08-02-2019 12:22 PM
It would be useful to know what kind of "statistics" is actually performed on the data. For many (mean, variance, etc.), The result can be obtained by only maintaining one (or very few) scalars for each channel. For the mean, all you need is accumulate the sum, then divide by N.
08-02-2019 01:44 PM
Thanks for the ideas i will try them on monday when im back.

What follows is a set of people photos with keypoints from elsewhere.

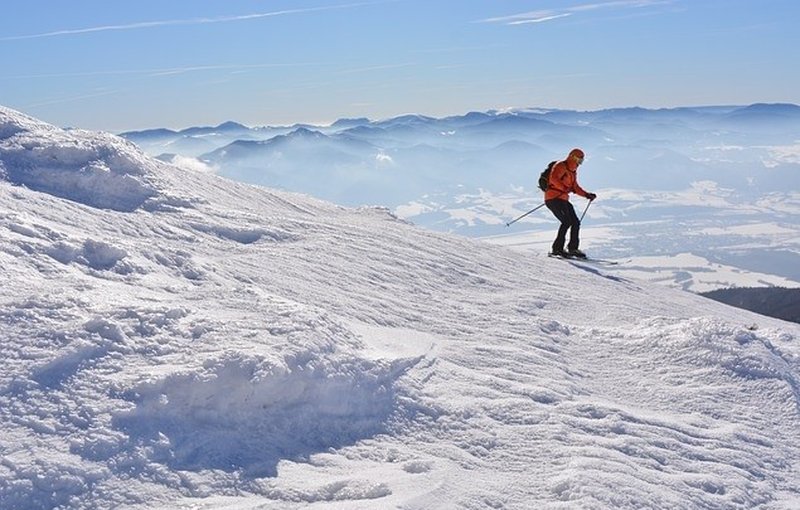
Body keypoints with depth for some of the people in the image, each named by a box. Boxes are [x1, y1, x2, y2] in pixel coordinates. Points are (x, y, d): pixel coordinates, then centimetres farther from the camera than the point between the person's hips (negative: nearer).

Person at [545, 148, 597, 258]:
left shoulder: (573, 171, 20)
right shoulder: (560, 166, -8)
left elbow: (575, 187, 28)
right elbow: (553, 179, -24)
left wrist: (587, 195, 17)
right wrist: (565, 188, -31)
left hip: (563, 200, 9)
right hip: (553, 198, -9)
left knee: (576, 222, 4)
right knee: (567, 221, -19)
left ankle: (573, 248, 14)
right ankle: (557, 248, -16)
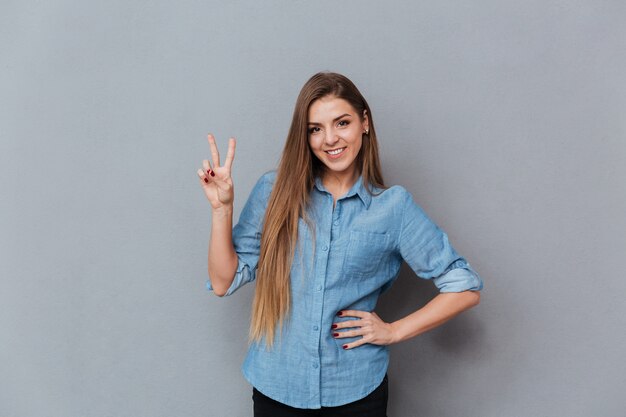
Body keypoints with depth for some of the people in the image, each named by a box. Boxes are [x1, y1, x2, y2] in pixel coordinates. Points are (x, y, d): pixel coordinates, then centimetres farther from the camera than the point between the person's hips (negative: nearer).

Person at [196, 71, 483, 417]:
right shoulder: (274, 191, -4)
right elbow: (224, 282, -5)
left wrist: (394, 331, -7)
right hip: (276, 387, 1)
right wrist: (221, 207, -15)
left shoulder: (393, 205, -7)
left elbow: (465, 288, -2)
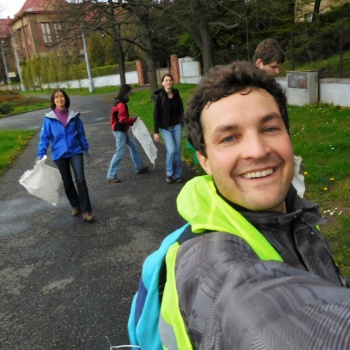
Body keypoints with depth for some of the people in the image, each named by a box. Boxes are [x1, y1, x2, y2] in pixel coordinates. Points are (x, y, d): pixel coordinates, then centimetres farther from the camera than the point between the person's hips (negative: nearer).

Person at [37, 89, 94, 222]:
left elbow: (81, 134, 6)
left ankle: (86, 211, -4)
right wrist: (40, 155, -11)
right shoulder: (49, 118, -8)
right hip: (59, 155, 1)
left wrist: (86, 148, 13)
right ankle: (75, 206, 33)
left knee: (80, 180, -9)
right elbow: (44, 137, -5)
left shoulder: (74, 116, -5)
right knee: (67, 182, 14)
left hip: (75, 152, 0)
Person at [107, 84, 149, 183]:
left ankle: (139, 167, 30)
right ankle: (111, 176, -1)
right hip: (120, 131, -11)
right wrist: (134, 119, -10)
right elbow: (123, 119, -23)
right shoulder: (121, 105, -21)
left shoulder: (119, 102, 11)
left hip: (122, 130, 11)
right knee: (120, 153, -7)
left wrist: (131, 121, 3)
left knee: (133, 147, 18)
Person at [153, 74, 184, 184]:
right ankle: (169, 174, 8)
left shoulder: (176, 94, 1)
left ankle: (177, 174, 17)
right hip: (165, 128, -3)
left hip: (177, 126, 3)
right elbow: (156, 115, -7)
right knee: (171, 150, -13)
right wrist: (156, 132, -9)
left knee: (178, 150, 3)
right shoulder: (160, 97, -8)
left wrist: (182, 121, -3)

as for the statistics required, i am still waiting for confirmation on this but i think it is just standard deviation across each channel, then that result is compared across all data samples as well as the mean and the mean of means. i already have the code to perform these calculations well on a 16 x 64 dataset, so i was going to tweak that code to work with 32 x 64
08-02-2019 01:50 PM
A fixed size lossy queue ?
Ben
08-02-2019 02:01 PM
@Dave76 wrote:as for the statistics required, i am still waiting for confirmation on this but i think it is just standard deviation across each channel, then that result is compared across all data samples as well as the mean and the mean of means. i already have the code to perform these calculations well on a 16 x 64 dataset, so i was going to tweak that code to work with 32 x 64
To get you started, here's an old example how do do a mean and standard deviation, by only accumulating a few scalar sums.
(For the mean and standard deviation, all you need is three values: N, Sum(x), Sum(x²) for each channel. Your N is fixed if you only do the statistics on a full set. In terms of resources, this takes only a very small percentage compared to keeping all points around. In your case (several channels), you'll need a very small 2D array).
08-02-2019 02:49 PM
Here you can see that keeping only a few sums (x, x²) allows calculating the same result with 64x less data in the shift register (in the case of 128 scans) . A: Keeping all data, B: Keeping a few sums.
(This uses the "sample standard deviation"> Modify as needed if you want "population SD" instead.)
08-06-2019 04:00 PM
08-07-2019 02:17 AM
thanks,
I will bear this in mind should i have issues with the existing code i have. i am still waiting for fully documented spec that tells me what calculations are required.so i am reluctant to implement anything until i know for sure.
08-07-2019 10:34 AM
No problem. I am just putting it out there for the general readership. For larger histories (e.g. 1M+) the memory and resource savings would be gigantic. Similar algorithms exist for other statistical terms, of course. 🙂